On the WTA side, a new major champion was crowned at Wimbledon. Elena Rybakina brought her power game for two weeks and came through as champion. In my last column, I wrote about my work with WTA player Colleen “CoCo” Vanderweghe. It has been such a wonderful experience. We put in some really good work and solid results over the eight weeks leading up to and through the French Open and Wimbledon. To be honest, it was tough on the players that the ATP/WTA Tours stripped points from Wimbledon, but the event is the biggest in the tennis universe, so players play no matter what.

Our approach for the eight weeks was to constantly improve on offense. CoCo is coming off various injuries, so fine-tuning her offense with various drills that produce winners from anywhere on the court was our focus. Wimbledon was the last event of this European schedule and she’s peaking at the right time. Going from red clay to grass was an easy transition for her timing and power.

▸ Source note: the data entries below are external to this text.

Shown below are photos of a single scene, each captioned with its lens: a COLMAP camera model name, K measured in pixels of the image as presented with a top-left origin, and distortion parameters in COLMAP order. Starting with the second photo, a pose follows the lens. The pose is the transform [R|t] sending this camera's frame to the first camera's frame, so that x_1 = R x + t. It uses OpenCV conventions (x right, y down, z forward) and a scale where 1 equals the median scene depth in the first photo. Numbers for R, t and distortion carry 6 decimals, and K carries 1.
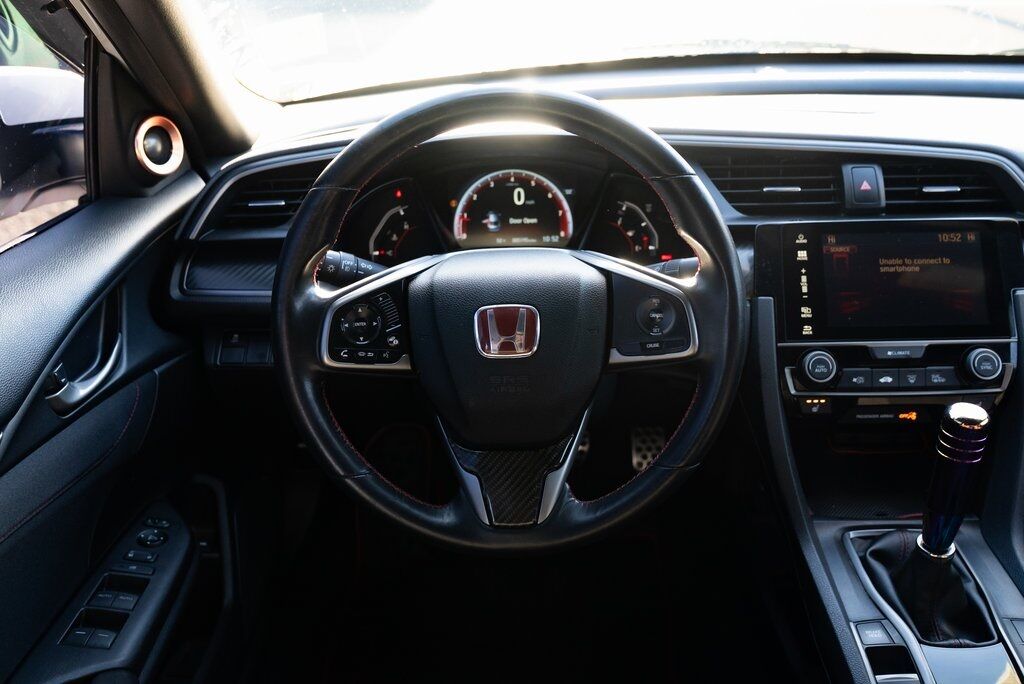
lens RADIAL K [[857.5, 0, 508.9], [0, 857.5, 340.9], [0, 0, 1]] dist [-0.028280, 0.026540]
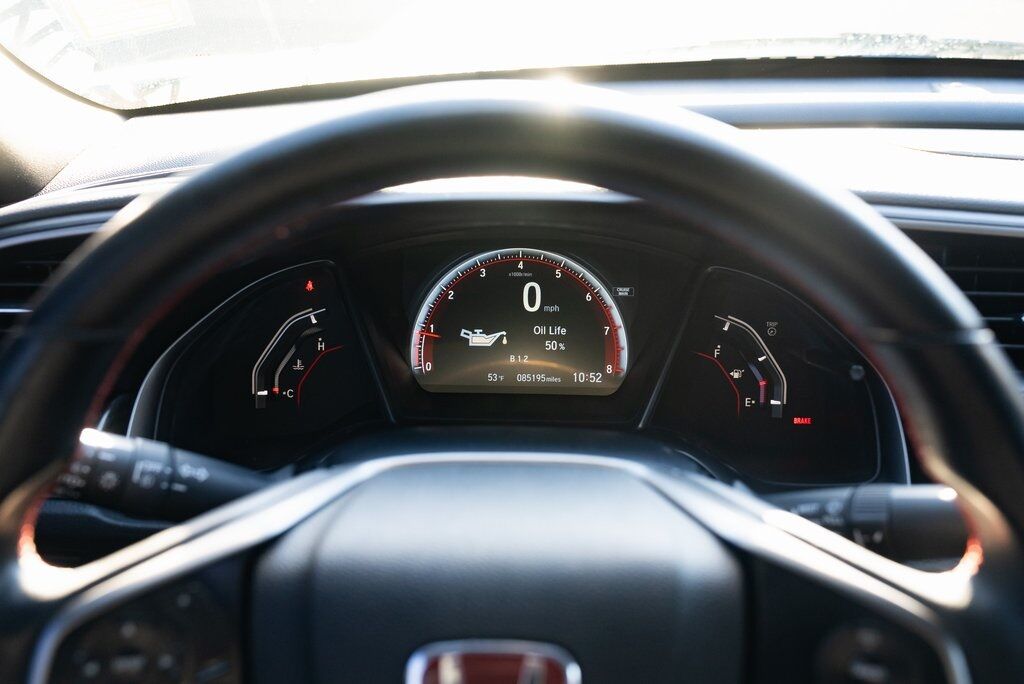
lens RADIAL K [[1075.8, 0, 517.5], [0, 1075.8, 336.2], [0, 0, 1]] dist [0.005825, 0.000000]
pose [[0.999330, 0.036180, 0.005513, -0.000154], [-0.035685, 0.996727, -0.072535, -0.115321], [-0.008119, 0.072290, 0.997351, 0.393316]]
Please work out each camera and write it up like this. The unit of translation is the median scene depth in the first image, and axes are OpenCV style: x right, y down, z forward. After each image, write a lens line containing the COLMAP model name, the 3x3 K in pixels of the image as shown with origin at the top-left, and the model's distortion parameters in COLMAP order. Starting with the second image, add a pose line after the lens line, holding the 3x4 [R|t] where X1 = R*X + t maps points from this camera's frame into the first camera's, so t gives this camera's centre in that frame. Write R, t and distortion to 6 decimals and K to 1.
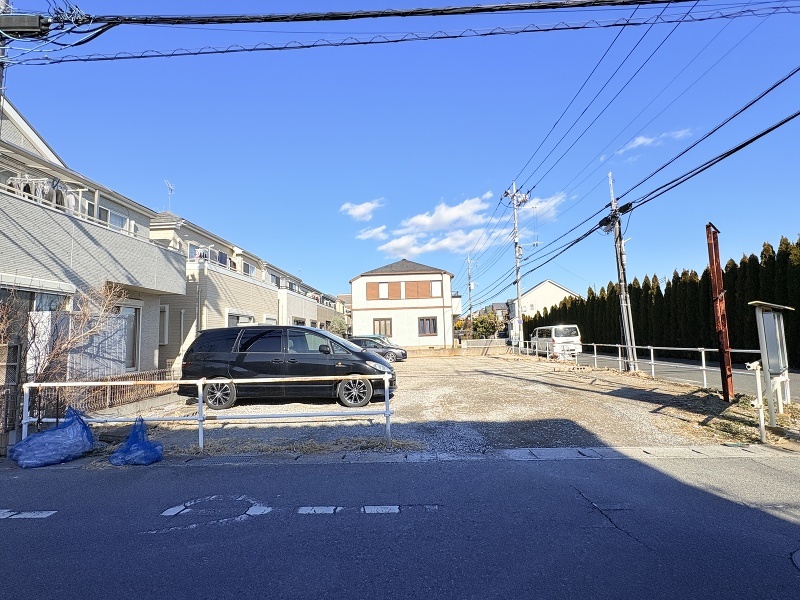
lens RADIAL K [[404.8, 0, 402.2], [0, 404.8, 295.5], [0, 0, 1]] dist [0.020266, 0.000564]
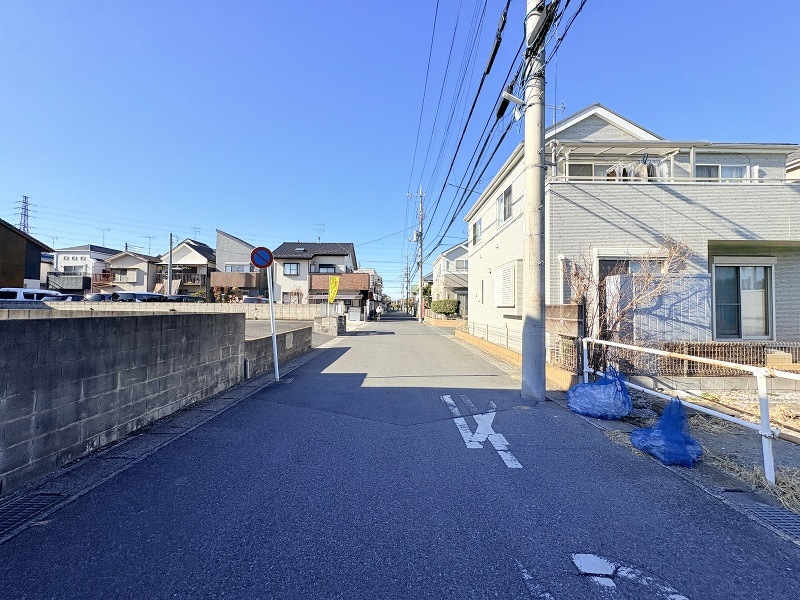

CoCo had to qualify and ended up playing the #17 seed in the main draw on court #11, a field court with loads of distractions because the fans are so close to the action. Doing all the scouting on the #17 seed revealed another power player with a huge serve and powerful ground strokes. I knew it was going to be a firefight of two players looking to rip the ball at every opportunity.

Everything CoCo had been working on was ready to go on game day. She had a wonderful warm up on the Wimbledon practice courts. In the fitness room, there was an energetic mix of players, some just finishing matches and others doing various warmup exercises. Serena Williams, Djokovic, Simona Halep and others were all in the gym about to go on. The underlying intensity was palpable. Come match-time, CoCo knew she had to serve huge and rip returns. The #17 seed plays in streaks and gets nervous. I advised her to take control of the points early and keep her opponent on the run.

Charting matches allows me to really dig into the analytics to gain a raw perspective on where a match is won (or lost). Winners and aces were being fired over and over. CoCo had eight aces with one double-fault. The #17 seed hit 12 aces with five double-faults. There were many big shots and screaming winners. CoCo had nine break point opportunities but converted zero! She faced only one break point at 6-7(2), 5-5 and lost it.

That #17 seed was Elena Rybakina who ended up winning Wimbledon. It was such an extraordinary experience being part of such a high-level match that unfortunately was on the wrong end of a championship run. Now, it’s up to me to take the lessons learned from everything CoCo is doing and work to improve future results. The driving force behind all success is learning from everything!